Vervaardiger
Jacob (I) van OostPeriode en datering
17de eeuwDe burgerman wijst ostentatief naar het ommeland om onze aandacht te vestigen op zijn bezittingen. Het lage gezichtspunt maakt dat de personages een imposante indruk maken. De familie is onbekend, maar door het herkenbare silhouet van de stad Brugge dient de familie in Brugse context gesitueerd te worden. De leeftijden van de familieleden zijn onopvallend geïntegreerd: bij de man op de hiel van zijn schoen (46), bij de vrouw op haar waaier (26), bij de kleine jongen naast haar op zijn hoedje (3), bij het zittende meisje op het kussen in haar korf (15), bij de jongeman op zijn laars (17), en bij het kindje in de armen van het kindermeisje op het stuk brood in haar handen (1). Uit het grote leeftijdsverschil tussen de echtgenoten enerzijds, en de jonge leeftijd van de vrouw anderzijds, kan afgeleid worden dat de kinderen uit twee huwelijken moeten stammen. Waarschijnlijk zijn alleen de twee kleinste kinderen geboren uit het huwelijk met de hier afgebeelde vrouw. Uiterst links op het schilderij staat een tuinman met een spade over de schouder, afdalend naar de tuin. Zoals bij de meeste familieportretten bevat dit werk een onderliggende symboliek, verwijzend naar liefde, zuiverheid en vruchtbaarheid, als voorwaarden voor een harmonisch gezinsleven. Daarnaast wordt de sociale status van het gezin belicht. (Naar: H. Vlieghe, Stedelijke Musea Brugge. Catalogus Schilderijen 17de en 18de eeuw, Brugge, 1994, pp. 194-195.)
TOPSTUK
De peuter in de armen van de dienstmeid is één jaar oud, zoals we kunnen lezen op het stukje brood dat hij in zijn handjes vasthoudt. Maar is het nu een jongen of een meisje? In de 17de eeuw droegen de allerkleinsten allemaal jurkjes, ongeacht het geslacht. Dit had een praktische reden: het was veel makkelijker kleine kinderen te verschonen met een jurk. Afhankelijk van de streek droegen jongetjes steevast een jurk tot ze drie à vijf jaar waren. In dit schilderij gaat het wel degelijk om een jongetje.

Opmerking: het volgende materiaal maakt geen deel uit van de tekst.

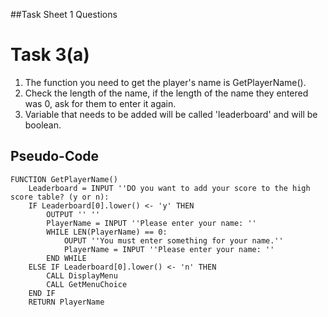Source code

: ##Task Sheet 1 Questions

# Task 3(a)

1. The function you need to get the player's name is GetPlayerName().
2. Check the length of the name, if the length of the name they entered was 0, ask for them to enter it again.
3. Variable that needs to be added will be called 'leaderboard' and will be boolean.

## Pseudo-Code

	FUNCTION GetPlayerName()
		Leaderboard = INPUT ''DO you want to add your score to the high score table? (y or n):
		IF Leaderboard[0].lower() <- 'y' THEN
			OUTPUT '' ''
			PlayerName = INPUT ''Please enter your name: ''
			WHILE LEN(PlayerName) == 0:
				OUPUT ''You must enter something for your name.''
				PlayerName = INPUT ''Please enter your name: ''
			END WHILE
		ELSE IF Leaderboard[0].lower() <- 'n' THEN
			CALL DisplayMenu
			CALL GetMenuChoice
		END IF 
		RETURN PlayerName

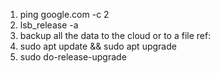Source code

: 1. ping google.com -c 2
2. lsb_release -a
3. backup all the data to the cloud or to a file ref:
4. sudo apt update && sudo apt upgrade
5. sudo do-release-upgrade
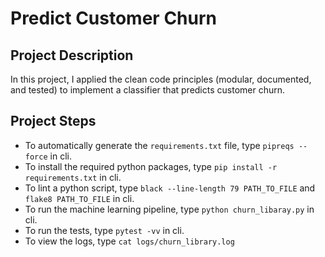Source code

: # Predict Customer Churn

## Project Description
In this project, I applied the clean code principles (modular, documented, and tested) to implement a classifier that predicts customer churn. 

## Project Steps
- To automatically generate the `requirements.txt` file, type `pipreqs --force` in cli.
- To install the required python packages, type `pip install -r requirements.txt` in cli.
- To lint a python script, type `black --line-length 79 PATH_TO_FILE` and `flake8 PATH_TO_FILE` in cli.
- To run the machine learning pipeline, type `python churn_libaray.py` in cli.
- To run the tests, type `pytest -vv` in cli.
- To view the logs, type `cat logs/churn_library.log`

De peuter draagt een valhoedje op zijn hoofd. Zo’n mutsje met brede stootrand beschermde de hoofdjes van de kinderen bij een val. Hier heeft de stootband een roosrode kleur en is het mutsje versierd met witte en rode pluimen om het een mooier uitzicht te geven.

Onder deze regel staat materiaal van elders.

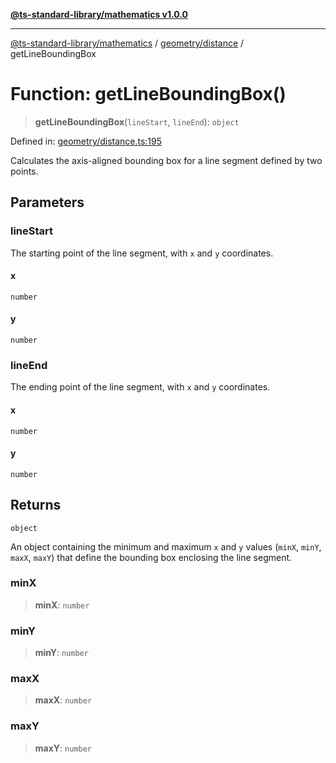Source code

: [**@ts-standard-library/mathematics v1.0.0**](../../../README.md)

***

[@ts-standard-library/mathematics](../../../README.md) / [geometry/distance](../README.md) / getLineBoundingBox

# Function: getLineBoundingBox()

> **getLineBoundingBox**(`lineStart`, `lineEnd`): `object`

Defined in: [geometry/distance.ts:195](https://github.com/gabaudette/ts-stdlib/blob/ea80ba1db09c741e99f8cb19e94e5a29b81b623b/packages/mathematics/src/geometry/distance.ts#L195)

Calculates the axis-aligned bounding box for a line segment defined by two points.

## Parameters

### lineStart

The starting point of the line segment, with `x` and `y` coordinates.

#### x

`number`

#### y

`number`

### lineEnd

The ending point of the line segment, with `x` and `y` coordinates.

#### x

`number`

#### y

`number`

## Returns

`object`

An object containing the minimum and maximum `x` and `y` values (`minX`, `minY`, `maxX`, `maxY`)
         that define the bounding box enclosing the line segment.

### minX

> **minX**: `number`

### minY

> **minY**: `number`

### maxX

> **maxX**: `number`

### maxY

> **maxY**: `number`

Aan de zijkant van het jurkje hangt een rinkelbel: een typisch 17de-eeuwse rammelaar uit verguld edelmetaal met aan het ene uiteinde een wolfstand en aan het andere uiteinde een fluitje; in het midden waren belletjes bevestigd, vandaar de naam rinkelbel. De wolfstand had een dubbele functie: het diende om op te bijten als de eerste tandjes uitkwamen en om het kwaad af te weren. Zo’n rinkelbel was een echt statussymbool.